To Travel or Stay

Genius loci, photo by Van WaffleThe Earth contains much wisdom. Travel changes the way we experience it. It is commonly held that travel enriches our experience of history and culture. However, staying in one place deepens wisdom differently. It is like having a monogamous relationship with one particular place.

Intimacy with that particular piece of the world grows deeper each day: with the people, creatures and plants who inhabit it and pass through, sights, smells, sounds, lay of the land, weather and change of light from hour to hour. A reader may glimpse reverence for place in works such as Aldo Leopold’s A Sand County Almanac or Annie Dillard’s Pilgrim at Tinker Creek.

Ancient Romans revered the genius loci or spirit of a place.
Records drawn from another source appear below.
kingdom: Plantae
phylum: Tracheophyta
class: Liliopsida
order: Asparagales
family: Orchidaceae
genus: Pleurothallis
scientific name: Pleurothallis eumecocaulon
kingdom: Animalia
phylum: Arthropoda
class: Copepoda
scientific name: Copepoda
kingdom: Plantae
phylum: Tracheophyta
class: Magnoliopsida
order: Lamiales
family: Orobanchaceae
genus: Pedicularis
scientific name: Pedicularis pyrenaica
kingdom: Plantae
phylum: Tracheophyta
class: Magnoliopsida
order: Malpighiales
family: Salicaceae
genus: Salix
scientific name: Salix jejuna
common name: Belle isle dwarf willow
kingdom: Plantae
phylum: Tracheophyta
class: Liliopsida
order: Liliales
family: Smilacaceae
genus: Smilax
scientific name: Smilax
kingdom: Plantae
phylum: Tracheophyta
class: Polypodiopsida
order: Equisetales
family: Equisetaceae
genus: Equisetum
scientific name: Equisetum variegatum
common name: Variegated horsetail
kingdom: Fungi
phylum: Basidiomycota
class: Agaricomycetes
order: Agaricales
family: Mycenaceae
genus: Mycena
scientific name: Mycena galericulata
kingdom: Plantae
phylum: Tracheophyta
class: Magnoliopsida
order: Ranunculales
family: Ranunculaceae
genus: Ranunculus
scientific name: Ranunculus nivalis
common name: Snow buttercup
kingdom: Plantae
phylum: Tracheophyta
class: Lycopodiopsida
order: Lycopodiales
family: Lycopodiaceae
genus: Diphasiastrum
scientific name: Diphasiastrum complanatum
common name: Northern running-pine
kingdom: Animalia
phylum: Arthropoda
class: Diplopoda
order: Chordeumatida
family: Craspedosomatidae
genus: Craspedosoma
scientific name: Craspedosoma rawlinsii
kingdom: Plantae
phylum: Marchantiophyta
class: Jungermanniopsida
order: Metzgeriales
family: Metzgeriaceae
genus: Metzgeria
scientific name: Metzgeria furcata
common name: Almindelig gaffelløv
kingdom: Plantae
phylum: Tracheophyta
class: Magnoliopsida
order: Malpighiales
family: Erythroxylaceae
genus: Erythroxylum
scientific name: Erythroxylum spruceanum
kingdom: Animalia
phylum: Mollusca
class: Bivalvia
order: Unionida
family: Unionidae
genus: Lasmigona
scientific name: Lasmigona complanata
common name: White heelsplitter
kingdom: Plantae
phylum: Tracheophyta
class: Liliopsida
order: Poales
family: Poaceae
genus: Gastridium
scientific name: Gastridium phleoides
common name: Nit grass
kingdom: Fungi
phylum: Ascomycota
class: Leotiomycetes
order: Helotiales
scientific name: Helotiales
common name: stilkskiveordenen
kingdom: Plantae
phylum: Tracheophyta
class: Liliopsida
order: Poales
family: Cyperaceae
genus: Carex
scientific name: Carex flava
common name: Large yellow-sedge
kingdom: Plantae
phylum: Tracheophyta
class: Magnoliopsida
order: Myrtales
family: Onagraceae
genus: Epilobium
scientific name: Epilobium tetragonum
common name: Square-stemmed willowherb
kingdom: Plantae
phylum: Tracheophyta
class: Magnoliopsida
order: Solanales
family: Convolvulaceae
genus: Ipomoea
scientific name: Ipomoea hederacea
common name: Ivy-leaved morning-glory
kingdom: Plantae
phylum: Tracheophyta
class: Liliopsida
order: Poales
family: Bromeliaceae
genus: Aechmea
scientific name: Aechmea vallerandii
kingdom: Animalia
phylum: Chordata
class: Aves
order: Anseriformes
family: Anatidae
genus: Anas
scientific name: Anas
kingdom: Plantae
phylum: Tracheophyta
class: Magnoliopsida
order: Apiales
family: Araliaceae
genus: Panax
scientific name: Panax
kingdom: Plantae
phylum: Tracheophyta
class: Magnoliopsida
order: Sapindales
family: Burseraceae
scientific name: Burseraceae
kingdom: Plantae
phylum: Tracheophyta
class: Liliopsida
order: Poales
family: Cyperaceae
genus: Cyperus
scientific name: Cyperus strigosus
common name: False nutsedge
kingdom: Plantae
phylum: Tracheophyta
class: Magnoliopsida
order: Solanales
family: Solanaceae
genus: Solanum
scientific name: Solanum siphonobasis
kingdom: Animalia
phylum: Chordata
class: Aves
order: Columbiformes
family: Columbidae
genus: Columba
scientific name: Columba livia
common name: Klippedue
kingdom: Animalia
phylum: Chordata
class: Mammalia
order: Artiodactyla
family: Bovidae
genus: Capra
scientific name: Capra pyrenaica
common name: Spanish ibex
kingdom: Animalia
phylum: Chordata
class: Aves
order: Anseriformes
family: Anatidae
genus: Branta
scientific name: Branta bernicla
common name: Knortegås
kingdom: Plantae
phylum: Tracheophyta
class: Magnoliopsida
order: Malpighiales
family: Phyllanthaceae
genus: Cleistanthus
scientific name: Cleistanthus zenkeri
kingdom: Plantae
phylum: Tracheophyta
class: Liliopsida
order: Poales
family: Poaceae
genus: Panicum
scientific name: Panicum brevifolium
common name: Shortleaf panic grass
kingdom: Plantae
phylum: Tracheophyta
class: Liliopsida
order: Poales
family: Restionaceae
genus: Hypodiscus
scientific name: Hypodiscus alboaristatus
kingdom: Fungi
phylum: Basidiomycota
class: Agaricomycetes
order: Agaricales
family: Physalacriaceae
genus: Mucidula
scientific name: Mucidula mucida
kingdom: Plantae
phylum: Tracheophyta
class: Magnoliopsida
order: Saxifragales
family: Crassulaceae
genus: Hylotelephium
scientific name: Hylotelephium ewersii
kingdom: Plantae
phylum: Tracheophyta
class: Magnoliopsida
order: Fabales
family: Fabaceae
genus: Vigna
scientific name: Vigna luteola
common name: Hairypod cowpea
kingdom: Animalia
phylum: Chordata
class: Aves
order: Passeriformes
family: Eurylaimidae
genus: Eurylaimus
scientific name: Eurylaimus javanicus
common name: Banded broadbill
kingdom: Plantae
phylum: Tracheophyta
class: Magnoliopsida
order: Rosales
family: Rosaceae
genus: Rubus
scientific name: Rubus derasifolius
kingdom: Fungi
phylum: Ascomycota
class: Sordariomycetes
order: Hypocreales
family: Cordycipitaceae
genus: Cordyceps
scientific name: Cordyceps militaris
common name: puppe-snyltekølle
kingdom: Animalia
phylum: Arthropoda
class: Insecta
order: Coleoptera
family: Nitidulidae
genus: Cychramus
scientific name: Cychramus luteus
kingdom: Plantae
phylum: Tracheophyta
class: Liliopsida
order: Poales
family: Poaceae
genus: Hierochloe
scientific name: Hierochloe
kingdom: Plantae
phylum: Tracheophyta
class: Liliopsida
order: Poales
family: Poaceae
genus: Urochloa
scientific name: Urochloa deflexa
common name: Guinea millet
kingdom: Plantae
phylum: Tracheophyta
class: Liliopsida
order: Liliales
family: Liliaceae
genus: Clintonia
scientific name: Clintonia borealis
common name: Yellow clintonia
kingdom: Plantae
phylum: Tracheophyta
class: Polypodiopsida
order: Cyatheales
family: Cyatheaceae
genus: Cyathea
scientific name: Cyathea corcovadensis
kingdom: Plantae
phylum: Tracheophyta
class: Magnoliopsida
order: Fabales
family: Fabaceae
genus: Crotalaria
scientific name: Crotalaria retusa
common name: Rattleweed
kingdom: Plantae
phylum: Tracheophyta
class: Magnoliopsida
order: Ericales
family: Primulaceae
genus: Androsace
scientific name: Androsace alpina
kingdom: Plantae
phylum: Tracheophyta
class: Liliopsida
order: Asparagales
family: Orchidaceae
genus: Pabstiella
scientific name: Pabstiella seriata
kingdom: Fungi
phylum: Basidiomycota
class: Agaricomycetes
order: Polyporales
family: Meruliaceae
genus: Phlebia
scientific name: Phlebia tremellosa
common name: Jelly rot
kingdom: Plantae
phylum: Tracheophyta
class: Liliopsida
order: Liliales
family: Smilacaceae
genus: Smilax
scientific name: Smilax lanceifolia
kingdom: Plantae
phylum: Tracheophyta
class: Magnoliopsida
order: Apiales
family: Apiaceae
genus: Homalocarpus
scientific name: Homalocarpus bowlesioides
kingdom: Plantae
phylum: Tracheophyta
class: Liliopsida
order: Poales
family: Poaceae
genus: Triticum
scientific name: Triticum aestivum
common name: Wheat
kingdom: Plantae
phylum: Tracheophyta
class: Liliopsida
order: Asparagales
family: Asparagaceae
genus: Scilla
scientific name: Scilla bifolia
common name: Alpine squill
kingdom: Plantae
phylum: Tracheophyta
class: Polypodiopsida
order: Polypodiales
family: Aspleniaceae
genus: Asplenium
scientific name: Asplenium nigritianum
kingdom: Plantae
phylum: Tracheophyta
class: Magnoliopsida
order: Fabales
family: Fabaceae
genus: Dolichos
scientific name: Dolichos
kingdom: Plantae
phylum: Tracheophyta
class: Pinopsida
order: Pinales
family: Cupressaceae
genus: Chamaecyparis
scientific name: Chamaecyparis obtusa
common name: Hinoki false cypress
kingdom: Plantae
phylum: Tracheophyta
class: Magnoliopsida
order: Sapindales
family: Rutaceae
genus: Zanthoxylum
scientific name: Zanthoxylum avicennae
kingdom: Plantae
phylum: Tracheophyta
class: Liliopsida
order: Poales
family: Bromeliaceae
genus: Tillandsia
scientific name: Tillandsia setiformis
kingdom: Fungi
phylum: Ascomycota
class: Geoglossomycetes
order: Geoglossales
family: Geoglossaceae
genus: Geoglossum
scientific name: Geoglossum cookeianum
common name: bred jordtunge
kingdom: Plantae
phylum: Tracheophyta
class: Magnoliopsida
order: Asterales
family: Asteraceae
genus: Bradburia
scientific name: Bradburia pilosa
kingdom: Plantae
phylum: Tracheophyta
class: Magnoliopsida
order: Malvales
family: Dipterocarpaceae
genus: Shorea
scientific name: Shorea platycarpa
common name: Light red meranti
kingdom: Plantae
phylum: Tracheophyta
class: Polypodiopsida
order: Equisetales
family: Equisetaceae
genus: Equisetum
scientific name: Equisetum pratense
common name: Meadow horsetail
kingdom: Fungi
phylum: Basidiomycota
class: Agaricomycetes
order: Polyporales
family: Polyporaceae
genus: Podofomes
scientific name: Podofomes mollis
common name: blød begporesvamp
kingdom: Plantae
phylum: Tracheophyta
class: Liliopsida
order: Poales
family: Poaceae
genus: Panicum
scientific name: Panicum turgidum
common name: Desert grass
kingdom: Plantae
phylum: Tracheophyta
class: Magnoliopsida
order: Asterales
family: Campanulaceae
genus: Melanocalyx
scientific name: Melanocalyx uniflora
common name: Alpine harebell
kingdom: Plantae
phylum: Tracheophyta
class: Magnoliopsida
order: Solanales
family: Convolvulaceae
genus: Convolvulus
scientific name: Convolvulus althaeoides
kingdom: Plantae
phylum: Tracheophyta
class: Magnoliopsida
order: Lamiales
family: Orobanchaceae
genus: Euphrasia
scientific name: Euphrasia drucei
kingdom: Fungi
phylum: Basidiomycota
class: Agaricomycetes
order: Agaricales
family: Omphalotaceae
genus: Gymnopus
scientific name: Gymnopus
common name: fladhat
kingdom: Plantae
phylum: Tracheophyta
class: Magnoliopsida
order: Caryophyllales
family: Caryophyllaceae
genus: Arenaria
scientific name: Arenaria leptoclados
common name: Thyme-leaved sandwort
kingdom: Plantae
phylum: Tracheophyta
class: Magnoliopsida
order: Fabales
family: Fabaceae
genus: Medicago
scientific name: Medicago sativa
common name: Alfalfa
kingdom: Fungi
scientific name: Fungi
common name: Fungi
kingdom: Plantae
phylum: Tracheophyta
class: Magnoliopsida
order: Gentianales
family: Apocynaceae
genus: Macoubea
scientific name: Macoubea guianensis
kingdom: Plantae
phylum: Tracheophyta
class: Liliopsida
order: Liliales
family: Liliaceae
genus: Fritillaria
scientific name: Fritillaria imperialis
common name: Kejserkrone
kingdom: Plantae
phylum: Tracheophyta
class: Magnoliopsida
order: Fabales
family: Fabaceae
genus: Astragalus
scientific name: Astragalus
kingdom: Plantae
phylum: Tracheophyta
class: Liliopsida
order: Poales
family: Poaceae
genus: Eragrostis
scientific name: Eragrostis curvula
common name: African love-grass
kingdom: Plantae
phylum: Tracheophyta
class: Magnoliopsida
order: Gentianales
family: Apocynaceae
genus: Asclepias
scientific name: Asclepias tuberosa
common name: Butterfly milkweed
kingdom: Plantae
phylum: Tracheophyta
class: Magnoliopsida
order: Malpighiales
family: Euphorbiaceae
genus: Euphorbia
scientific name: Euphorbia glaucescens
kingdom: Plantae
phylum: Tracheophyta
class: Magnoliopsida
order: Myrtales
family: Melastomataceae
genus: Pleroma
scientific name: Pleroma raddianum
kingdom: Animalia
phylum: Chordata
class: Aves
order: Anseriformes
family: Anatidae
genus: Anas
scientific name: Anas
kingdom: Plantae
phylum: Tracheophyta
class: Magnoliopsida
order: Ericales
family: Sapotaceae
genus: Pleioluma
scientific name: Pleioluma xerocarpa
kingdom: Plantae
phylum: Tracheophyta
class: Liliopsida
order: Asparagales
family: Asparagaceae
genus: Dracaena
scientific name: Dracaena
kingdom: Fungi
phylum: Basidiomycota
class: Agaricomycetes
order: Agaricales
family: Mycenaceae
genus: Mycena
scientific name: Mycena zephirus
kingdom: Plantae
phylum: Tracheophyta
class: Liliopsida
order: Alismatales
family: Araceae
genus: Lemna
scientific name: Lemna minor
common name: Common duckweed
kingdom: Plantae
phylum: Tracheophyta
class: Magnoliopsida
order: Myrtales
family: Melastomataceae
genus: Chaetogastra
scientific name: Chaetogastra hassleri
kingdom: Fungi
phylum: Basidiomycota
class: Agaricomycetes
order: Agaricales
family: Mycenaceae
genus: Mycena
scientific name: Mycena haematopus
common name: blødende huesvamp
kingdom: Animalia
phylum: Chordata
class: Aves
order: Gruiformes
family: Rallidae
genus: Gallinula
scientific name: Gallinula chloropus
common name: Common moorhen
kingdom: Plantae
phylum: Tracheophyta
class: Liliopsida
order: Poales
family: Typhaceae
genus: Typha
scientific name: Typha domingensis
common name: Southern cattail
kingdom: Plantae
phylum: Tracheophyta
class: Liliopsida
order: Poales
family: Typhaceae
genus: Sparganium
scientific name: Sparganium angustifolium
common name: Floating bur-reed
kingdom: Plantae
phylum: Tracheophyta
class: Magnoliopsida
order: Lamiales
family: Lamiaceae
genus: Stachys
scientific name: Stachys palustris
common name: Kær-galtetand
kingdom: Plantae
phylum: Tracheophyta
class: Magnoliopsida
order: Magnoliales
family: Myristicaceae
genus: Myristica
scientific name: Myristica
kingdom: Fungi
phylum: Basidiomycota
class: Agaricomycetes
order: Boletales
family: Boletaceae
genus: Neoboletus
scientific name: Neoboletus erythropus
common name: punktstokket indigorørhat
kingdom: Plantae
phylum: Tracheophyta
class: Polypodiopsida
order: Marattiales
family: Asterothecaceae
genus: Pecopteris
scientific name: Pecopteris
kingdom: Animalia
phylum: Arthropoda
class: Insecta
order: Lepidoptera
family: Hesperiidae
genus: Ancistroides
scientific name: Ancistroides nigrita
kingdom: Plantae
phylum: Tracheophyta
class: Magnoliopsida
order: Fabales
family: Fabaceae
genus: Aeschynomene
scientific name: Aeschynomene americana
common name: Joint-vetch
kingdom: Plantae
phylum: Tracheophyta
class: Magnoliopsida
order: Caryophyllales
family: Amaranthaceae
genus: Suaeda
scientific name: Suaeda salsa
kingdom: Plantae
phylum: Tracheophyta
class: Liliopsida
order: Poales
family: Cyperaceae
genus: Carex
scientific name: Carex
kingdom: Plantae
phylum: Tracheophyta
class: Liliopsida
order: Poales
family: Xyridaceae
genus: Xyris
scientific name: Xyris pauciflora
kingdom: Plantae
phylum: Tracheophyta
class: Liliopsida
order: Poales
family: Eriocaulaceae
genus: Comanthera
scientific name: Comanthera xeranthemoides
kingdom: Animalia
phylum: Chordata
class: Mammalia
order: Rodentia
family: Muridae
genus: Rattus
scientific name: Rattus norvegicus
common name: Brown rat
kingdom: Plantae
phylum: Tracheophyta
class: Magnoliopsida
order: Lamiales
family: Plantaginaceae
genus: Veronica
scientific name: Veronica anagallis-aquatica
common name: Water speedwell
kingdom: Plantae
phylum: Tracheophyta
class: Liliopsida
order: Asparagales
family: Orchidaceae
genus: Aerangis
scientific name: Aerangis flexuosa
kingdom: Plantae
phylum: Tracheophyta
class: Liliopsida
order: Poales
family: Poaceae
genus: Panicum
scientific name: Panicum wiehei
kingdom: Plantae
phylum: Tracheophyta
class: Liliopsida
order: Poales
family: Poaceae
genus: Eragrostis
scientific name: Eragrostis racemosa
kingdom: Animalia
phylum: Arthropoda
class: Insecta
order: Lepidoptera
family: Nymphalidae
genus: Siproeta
They often built altars and sought local gods’ protection. Comparable beliefs exist in many cultures. Although the spirit characters in My Neighbor Totoro were invented by filmmaker Hayao Miyazaki, they relate to the nature worship of Japanese shintoism.

Poet Alexander Pope famously wrote about the genius loci as a guide to the qualities of a place:

Consult the genius of the place in all;
That tells the waters or to rise, or fall;
Or helps th’ ambitious hill the heav’ns to scale,
Or scoops in circling theatres the vale;

This idea became an essential principle of gardening and landscape design.

Place may act as a muse to writers and artists. My friend, fabric artist Lorraine Roy, lives with her husband on the Niagara Escarpment in Dundas, Ontario. Many of her works are inspired by the rugged landscape and endurance of trees growing on the cliffs. Hints about growing up near the escarpment also appear in the songs of Sarah Harmer, as in “Escarpment Blues”:

If they blow a hole in the backbone
The one that runs cross the muscles of the land
We might get a load of stone for the road
But I don’t know how much longer we can stand

My knowledge and love grow deeper the longer I spend time in a place. The spirit of the landscape where I grew up on the north shore of Lake Erie has grown the deepest roots into my consciousness. However, Guelph’s rivers have taught me even more about myself and how to get along in the world. This is my first spring living at our current address and already I feel great affection for the backyard and nearby woods. Still, I long to put down deeper roots somewhere, both literally and figuratively. I want to plant fruit trees, but to do so in a garden where we rent would feel like giving away a child.

Although I feel such a deep connection to the Earth where I live, travel continually tempts me. These past few days we have explored Prince Edward County; tomorrow we are off to Montreal. I savour the taste of everything new. Reader, when you have time to relax, do you prefer home or travel? What is your favourite place: a living room chair, your garden, or a destination?

Maybe I am a place whore. Maybe new experiences give me a greater appreciation for what I have. Perhaps the greatest value of travel is it gives greater understanding of others. By others I mean not only different cultures, but also landscapes that shape the way they live and think, and the countless unfamiliar organisms with which we share our planet.

Still, while away we miss growth in the vegetable garden, the daily activity of birds at our feeder, and certain qualities of light that may never occur again. Something is sacrificed. A certain simplicity and depth of living is lost.